Data to process:
------------------------------
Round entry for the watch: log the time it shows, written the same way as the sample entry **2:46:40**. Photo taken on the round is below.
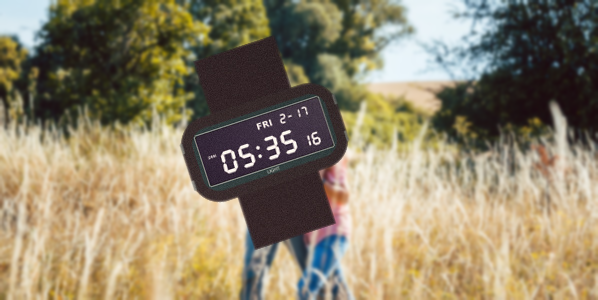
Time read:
**5:35:16**
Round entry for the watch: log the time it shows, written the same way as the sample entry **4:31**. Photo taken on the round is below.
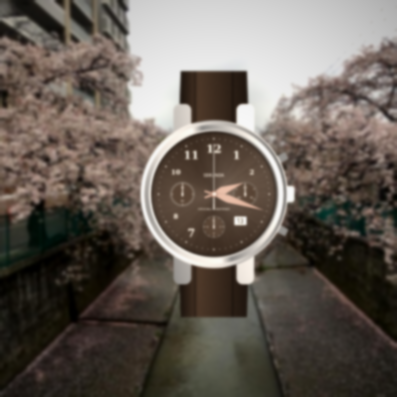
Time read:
**2:18**
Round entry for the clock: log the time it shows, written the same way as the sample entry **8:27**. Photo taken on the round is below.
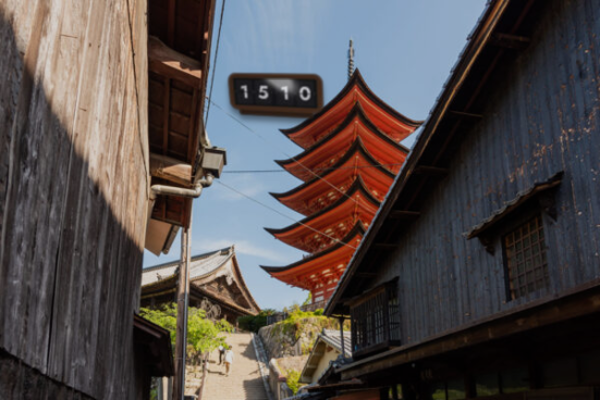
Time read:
**15:10**
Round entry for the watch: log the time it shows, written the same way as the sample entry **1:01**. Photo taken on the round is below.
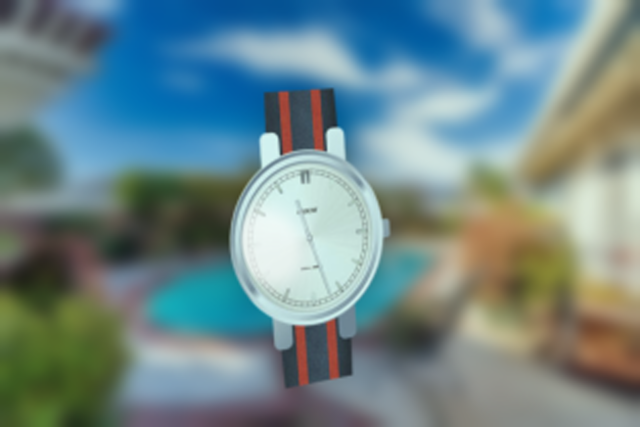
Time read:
**11:27**
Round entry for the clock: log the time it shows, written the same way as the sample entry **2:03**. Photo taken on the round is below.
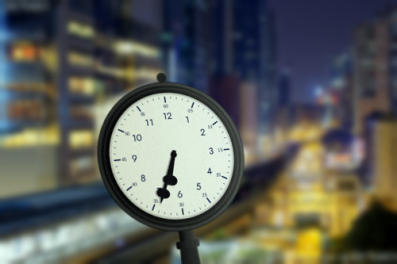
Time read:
**6:34**
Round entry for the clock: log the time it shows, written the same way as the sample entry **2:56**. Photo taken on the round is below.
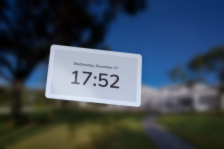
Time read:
**17:52**
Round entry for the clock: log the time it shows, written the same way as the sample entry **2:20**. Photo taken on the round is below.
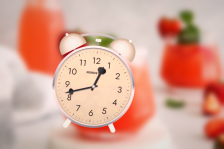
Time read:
**12:42**
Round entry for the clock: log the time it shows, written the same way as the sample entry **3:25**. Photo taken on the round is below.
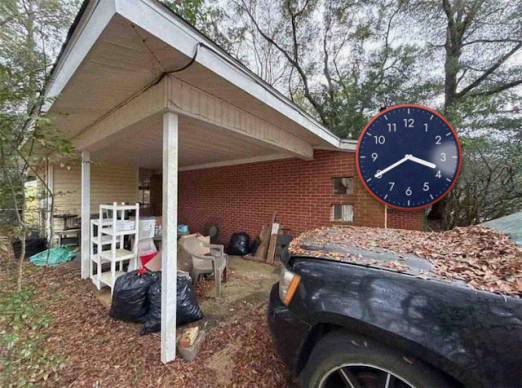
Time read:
**3:40**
------------------------------
Task details: Reproduce all of the material above word for word, but leave out the pictures.

Exercise solution:
Round entry for the watch: log the time it shows, written the same way as the sample entry **2:46:40**. Photo taken on the round is below.
Time read:
**5:35:16**
Round entry for the watch: log the time it shows, written the same way as the sample entry **4:31**. Photo taken on the round is below.
Time read:
**2:18**
Round entry for the clock: log the time it shows, written the same way as the sample entry **8:27**. Photo taken on the round is below.
Time read:
**15:10**
Round entry for the watch: log the time it shows, written the same way as the sample entry **1:01**. Photo taken on the round is below.
Time read:
**11:27**
Round entry for the clock: log the time it shows, written the same way as the sample entry **2:03**. Photo taken on the round is below.
Time read:
**6:34**
Round entry for the clock: log the time it shows, written the same way as the sample entry **2:56**. Photo taken on the round is below.
Time read:
**17:52**
Round entry for the clock: log the time it shows, written the same way as the sample entry **2:20**. Photo taken on the round is below.
Time read:
**12:42**
Round entry for the clock: log the time it shows, written the same way as the sample entry **3:25**. Photo taken on the round is below.
Time read:
**3:40**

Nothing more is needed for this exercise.